Slimming Down to Happiness

I weighed 235 pounds a month after my youngest son was born in January 2010. That was the single highest weight I had been in my entire life, not being pregnant. It was depressing and took a major toll on my family and my happiness. I am usually a very upbeat and sarcastic person, yet every time I looked in the mirror, I wanted to either cry or throw my brush at the mirror to shatter it. My reflection would look smaller in the tiny shards of reflective glass. Right?

Even with my self-worth and self-esteem crumpled up like a paper towel in the bottom of the trash receptacle, I didn’t get off my butt to do anything about it. The depression weighed me down on the couch like someone had tied bricks to my waist. I dreaded getting out of bed because my knees would start cracking and popping as if the Rice Krispies Elves had taken up residence in the hollow between joints. I would sit and munch on chips or cookies, then pick up the phone to dial my local Chinese delivery place, who knew me by voice. Sad, sad existence.

One day a few months ago, on a private FaceBook group, a friend brought up a 90 Day Health Challenge. I decided to join. A few months prior I had switched (cold turkey) from eating delivery to cooking 99% of meals at home from scratch. Not only was my wallet a trifle fatter, but my energy came back 10 fold and I started seeing small victories when looking at my scale. Why didn’t I think of this sooner? This health challenge has changed my life for the better in not just my physical health but my emotional AND financial health as well. I have lost 52 pounds in the last 6 months without pills or surgery.

I know I’m not the heaviest person that has undergone a transformation like this, but this is the first time I have gone through such a radical change. I was not happy at 235 pounds, nor was I healthy. I wanted to guarantee to my children that I was going to be around for them for a very long time, and carrying around that amount of weight was killing me slowly.

I now make 100% of my meals from scratch at home. Not only am I saving money doing this, I am also showing my children that eating healthy is a good thing. We have family dinners every night. I know this might change up a little bit once my divorce is finalized, but I plan to try my hardest to keep up the tradition. My 7 year old son tells me all the time that I am “getting skinny” and it makes my heart melt.

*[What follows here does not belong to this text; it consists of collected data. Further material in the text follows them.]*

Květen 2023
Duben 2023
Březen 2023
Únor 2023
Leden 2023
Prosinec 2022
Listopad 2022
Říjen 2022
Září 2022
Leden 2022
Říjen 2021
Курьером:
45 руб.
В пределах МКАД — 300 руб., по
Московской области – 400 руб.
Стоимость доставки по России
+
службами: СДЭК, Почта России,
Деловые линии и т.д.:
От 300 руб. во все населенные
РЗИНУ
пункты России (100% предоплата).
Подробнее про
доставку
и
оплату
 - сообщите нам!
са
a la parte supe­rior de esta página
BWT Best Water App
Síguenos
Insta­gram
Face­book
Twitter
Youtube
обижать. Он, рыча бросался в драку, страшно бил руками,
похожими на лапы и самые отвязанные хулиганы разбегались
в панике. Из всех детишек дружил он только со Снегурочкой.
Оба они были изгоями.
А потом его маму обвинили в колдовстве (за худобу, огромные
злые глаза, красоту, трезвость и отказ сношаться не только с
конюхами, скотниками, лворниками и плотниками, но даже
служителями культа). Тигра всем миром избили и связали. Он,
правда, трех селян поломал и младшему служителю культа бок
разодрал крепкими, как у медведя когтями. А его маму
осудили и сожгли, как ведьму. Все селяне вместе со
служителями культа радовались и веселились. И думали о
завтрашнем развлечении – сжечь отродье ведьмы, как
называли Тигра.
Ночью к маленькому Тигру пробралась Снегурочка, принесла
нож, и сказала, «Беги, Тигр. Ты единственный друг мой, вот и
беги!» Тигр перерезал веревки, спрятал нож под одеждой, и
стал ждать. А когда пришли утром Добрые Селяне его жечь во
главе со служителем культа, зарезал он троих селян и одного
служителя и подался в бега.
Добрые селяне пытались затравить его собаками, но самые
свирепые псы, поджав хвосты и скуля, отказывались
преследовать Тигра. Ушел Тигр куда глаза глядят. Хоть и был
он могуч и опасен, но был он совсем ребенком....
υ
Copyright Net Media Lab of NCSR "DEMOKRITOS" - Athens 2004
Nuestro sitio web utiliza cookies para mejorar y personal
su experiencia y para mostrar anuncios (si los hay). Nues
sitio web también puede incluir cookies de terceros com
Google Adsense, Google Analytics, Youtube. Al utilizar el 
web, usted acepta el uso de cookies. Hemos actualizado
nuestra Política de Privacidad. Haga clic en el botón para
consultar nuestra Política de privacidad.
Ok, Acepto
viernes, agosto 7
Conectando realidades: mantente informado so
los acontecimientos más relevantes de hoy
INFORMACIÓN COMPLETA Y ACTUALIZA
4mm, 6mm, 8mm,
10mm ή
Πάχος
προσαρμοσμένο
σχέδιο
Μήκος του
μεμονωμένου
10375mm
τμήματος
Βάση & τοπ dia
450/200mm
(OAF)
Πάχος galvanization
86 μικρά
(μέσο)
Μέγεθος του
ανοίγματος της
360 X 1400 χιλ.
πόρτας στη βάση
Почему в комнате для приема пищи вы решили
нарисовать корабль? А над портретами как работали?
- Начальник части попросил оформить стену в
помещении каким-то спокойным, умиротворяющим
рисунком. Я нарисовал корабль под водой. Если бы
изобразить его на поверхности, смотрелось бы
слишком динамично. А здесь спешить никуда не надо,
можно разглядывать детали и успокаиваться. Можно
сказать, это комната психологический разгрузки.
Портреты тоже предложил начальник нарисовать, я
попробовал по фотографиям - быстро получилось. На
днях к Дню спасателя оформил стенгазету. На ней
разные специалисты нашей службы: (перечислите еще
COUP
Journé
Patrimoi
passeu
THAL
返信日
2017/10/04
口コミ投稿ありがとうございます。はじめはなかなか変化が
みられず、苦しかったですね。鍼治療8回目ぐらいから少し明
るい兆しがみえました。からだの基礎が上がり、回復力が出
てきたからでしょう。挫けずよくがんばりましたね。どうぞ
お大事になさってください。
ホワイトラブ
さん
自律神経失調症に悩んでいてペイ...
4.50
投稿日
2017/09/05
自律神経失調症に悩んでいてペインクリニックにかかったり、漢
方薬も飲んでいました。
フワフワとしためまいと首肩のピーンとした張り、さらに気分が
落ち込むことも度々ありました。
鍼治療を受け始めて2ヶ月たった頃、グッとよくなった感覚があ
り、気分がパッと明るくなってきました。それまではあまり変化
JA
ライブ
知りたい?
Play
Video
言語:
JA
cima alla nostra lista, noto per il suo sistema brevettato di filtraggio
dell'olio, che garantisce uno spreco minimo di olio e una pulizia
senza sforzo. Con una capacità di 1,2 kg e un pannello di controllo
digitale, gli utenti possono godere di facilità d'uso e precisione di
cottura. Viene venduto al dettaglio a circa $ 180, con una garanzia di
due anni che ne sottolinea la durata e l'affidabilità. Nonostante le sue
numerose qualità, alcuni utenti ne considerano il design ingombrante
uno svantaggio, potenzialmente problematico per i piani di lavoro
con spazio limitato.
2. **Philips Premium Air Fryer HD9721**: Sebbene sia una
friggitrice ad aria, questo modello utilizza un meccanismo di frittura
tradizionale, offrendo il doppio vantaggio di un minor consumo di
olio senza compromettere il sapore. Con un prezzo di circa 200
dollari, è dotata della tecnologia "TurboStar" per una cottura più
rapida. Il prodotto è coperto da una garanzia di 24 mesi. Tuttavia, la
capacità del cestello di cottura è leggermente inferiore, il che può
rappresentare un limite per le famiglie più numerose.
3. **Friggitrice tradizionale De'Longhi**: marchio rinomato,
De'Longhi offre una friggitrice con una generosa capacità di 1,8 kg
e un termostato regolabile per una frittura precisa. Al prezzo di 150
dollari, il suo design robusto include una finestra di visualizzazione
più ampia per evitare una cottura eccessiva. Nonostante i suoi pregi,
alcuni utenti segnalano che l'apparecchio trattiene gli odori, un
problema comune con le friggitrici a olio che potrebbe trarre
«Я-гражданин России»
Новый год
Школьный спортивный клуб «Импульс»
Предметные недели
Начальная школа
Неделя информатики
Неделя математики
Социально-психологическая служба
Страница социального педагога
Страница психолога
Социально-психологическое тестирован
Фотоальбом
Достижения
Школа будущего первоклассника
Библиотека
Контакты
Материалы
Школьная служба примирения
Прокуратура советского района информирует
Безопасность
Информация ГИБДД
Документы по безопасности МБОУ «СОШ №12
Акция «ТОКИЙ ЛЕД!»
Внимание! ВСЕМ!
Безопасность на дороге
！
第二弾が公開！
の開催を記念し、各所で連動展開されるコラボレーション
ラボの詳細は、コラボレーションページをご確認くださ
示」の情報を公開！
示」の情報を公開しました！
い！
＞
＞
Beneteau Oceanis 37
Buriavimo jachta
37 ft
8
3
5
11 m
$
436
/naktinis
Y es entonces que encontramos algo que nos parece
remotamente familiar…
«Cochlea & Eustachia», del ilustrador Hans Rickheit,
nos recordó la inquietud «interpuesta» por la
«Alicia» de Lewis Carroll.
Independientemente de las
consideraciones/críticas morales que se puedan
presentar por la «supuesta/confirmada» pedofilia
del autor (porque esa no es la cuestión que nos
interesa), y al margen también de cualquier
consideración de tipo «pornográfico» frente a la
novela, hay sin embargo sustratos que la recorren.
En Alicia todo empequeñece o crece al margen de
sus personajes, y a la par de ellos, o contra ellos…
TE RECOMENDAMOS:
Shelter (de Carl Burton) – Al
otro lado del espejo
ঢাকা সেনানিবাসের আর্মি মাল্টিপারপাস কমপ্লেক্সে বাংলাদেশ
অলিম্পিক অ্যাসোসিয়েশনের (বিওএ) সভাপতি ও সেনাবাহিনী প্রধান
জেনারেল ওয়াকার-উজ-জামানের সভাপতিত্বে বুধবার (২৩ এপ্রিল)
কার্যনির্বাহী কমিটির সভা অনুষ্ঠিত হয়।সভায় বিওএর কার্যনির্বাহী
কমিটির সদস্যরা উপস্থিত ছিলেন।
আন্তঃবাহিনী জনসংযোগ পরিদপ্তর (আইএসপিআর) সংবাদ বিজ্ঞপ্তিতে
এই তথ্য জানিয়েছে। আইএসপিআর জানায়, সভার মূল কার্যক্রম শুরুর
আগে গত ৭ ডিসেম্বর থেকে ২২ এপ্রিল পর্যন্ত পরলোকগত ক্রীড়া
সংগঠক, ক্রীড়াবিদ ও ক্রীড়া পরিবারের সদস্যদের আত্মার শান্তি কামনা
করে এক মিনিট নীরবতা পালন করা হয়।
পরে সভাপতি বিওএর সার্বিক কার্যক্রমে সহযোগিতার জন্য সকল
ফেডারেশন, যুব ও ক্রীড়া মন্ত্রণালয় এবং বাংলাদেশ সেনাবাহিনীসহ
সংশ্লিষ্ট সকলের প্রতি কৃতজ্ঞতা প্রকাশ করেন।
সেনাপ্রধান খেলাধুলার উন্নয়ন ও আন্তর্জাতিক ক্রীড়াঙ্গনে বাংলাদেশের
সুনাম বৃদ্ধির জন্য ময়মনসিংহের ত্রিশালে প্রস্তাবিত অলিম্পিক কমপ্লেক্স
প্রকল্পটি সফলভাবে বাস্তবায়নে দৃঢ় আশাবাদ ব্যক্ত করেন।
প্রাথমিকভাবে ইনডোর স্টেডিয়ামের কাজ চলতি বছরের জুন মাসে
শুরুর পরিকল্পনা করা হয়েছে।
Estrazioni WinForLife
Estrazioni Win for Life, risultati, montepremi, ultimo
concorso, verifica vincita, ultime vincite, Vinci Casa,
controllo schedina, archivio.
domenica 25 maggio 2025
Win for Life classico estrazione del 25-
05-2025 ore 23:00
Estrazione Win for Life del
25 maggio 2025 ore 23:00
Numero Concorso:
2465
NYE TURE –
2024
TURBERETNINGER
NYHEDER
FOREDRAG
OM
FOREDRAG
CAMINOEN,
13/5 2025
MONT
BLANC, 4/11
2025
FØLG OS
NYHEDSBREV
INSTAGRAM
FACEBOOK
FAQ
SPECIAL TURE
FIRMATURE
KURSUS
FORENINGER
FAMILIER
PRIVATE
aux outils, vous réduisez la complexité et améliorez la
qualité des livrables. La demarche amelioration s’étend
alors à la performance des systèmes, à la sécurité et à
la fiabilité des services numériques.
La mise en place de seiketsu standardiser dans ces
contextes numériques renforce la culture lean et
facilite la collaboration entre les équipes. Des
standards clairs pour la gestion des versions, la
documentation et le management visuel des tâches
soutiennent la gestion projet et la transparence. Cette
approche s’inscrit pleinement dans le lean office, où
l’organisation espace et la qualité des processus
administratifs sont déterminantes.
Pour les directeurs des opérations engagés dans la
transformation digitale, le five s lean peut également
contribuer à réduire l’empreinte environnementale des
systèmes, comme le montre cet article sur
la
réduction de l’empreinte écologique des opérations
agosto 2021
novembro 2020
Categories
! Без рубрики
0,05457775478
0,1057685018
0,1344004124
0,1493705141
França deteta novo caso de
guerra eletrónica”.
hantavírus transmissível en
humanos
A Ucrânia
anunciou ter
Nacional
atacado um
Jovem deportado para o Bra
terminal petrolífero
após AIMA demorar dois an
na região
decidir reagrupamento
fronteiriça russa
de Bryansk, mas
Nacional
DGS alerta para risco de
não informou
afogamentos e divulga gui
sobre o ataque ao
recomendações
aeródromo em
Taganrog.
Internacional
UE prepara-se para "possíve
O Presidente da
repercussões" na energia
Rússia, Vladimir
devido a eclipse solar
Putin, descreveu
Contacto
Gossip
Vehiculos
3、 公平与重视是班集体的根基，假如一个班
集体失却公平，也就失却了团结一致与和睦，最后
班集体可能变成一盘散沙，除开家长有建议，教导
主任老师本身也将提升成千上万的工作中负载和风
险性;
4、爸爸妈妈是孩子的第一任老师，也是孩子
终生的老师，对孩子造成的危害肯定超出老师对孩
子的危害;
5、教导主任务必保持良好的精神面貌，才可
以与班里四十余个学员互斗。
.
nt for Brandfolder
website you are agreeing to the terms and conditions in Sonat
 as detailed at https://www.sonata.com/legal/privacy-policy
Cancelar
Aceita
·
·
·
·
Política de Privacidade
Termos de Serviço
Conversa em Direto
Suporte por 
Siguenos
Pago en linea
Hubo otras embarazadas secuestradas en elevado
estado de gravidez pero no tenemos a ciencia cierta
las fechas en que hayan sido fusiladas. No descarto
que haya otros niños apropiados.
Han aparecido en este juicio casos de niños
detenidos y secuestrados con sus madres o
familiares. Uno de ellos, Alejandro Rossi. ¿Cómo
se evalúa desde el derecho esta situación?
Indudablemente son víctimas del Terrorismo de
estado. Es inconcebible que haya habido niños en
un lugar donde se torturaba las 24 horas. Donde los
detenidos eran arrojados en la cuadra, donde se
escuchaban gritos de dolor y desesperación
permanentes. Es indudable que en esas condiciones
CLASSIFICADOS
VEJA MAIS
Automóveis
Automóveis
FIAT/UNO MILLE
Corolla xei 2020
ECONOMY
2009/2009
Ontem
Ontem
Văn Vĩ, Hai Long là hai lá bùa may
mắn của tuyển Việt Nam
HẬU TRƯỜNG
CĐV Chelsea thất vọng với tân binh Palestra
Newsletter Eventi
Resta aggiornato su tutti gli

I am hoping that by sticking to what I am doing now and adding in some more activities, I can shed those last 33 pounds needed to get to where I want to be. Even if it is only a few more pounds lost, I have lost a lot more. I shed 52 pounds, years of depression, years of fatigue, and years of a very unhappy existence. I am hoping to gain a lifetime of blissful memories, better sleep, and healthy children and grandchildren. Maybe even find my soul-mate. Maybe.